Many homebound older adults canceled medically necessary home-based health care services out of fear of getting COVID-19, research finds.

This avoidance caused new or worsening medical conditions for a number of patients, and home-based health care providers reported feeling that they lacked sufficient information and training to advise patients through the process of deciding whether or not to continue care.

“One home health care agency representative said their agency’s patient load decreased by 38% as a result of patients canceling services,” says study first author Jennifer Inloes, a doctor of nursing practice student at the University of Michigan School of Nursing. “It really highlighted the level of fear among patients receiving home-based health care services at the early part of the pandemic.”

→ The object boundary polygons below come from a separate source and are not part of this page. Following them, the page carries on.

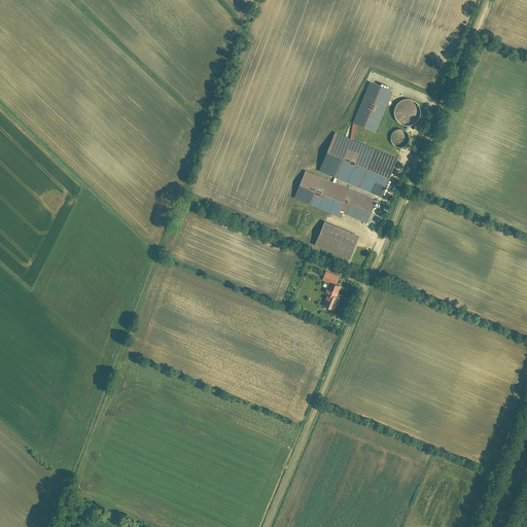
[(395,91),(372,81),(354,121),(378,132),(395,91)]
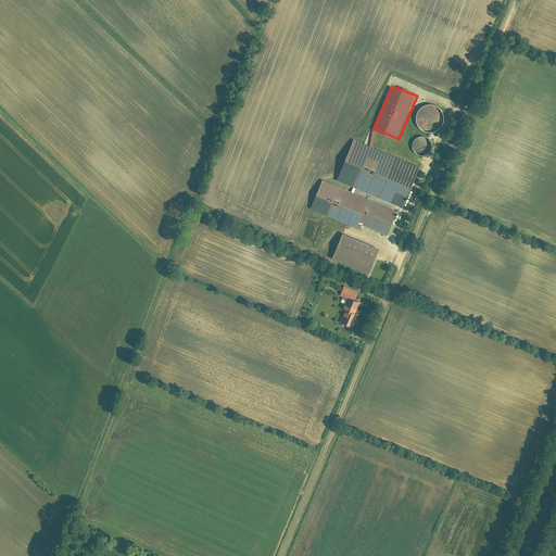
[(419,123),(421,126),(425,129),(430,131),(434,131),(439,129),(442,127),(444,123),(446,119),(445,115),(444,111),(441,108),(438,104),(433,103),(429,104),(425,105),(421,109),(419,113),(418,117),(419,123)]
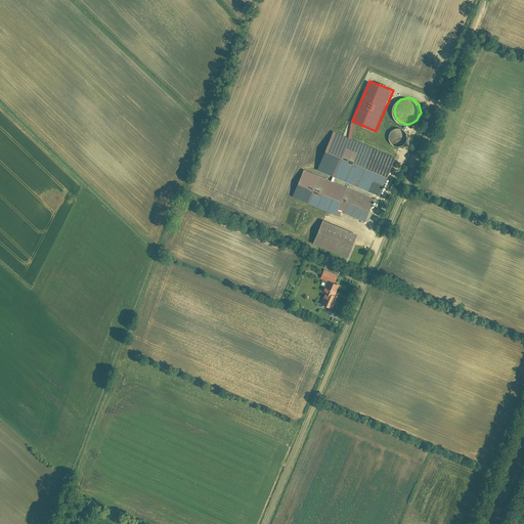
[(394,144),(396,145),(399,146),(402,146),(404,144),(407,142),(408,140),(408,137),(408,134),(406,131),(404,129),(401,128),(398,128),(395,129),(393,131),(391,133),(391,136),(391,139),(392,141),(394,144)]
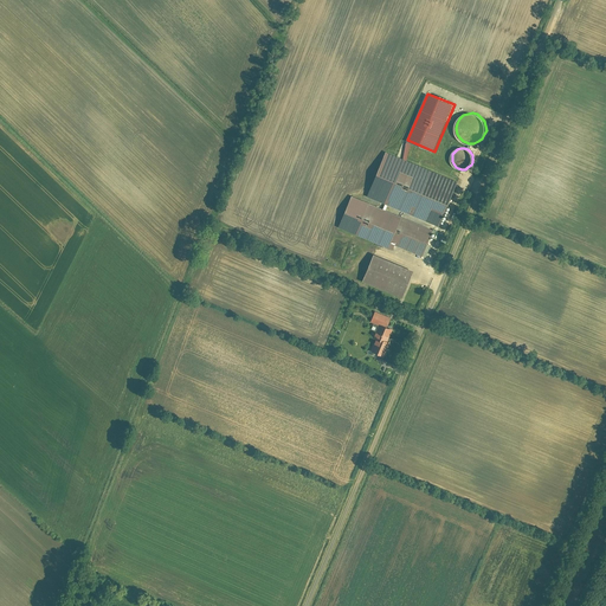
[(459,181),(387,152),(368,197),(440,226),(459,181)]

Both family members and patients canceled services, and the large number of cancellations surprised Inloes.

“I understood why patients might cancel in-person visits or elective surgeries because there are so many potential points of infection associated with office or hospital-based care,” she says. “I wasn’t prepared to hear about so many patients declining home-based health care services, since home-based health care is a much more controlled interaction with fewer potential points of infection.”

Disease management continues to shift toward a home health care model, but there’s not much literature on how public health emergencies affect continuity of home health care. To learn more, researchers interviewed 27 Medicare-certified home health providers in eight US counties to better understand older adults‘ decision making around home-based care service during COVID-19.

The findings emphasize the large role emotion plays in medical decision-making, and challenge the assumption that given enough accurate educational information, patients make rational decisions in their best interests. Inloes says her research highlights the importance of carefully weighing the well-known benefits of home-based health care services with the potential negative consequences of canceling services.

“For example, home-based health care providers are trained in infection control precautions, so the risk of becoming infected with COVID-19 from a provider coming into the home is fairly small,” she says. “However, a patient experiencing a preventable refusal-related complication that requires emergency department treatment has now inadvertently increased their risk of COVID-19 exposure due to the larger number of providers, patients, and family members in the emergency department vs. the home setting.”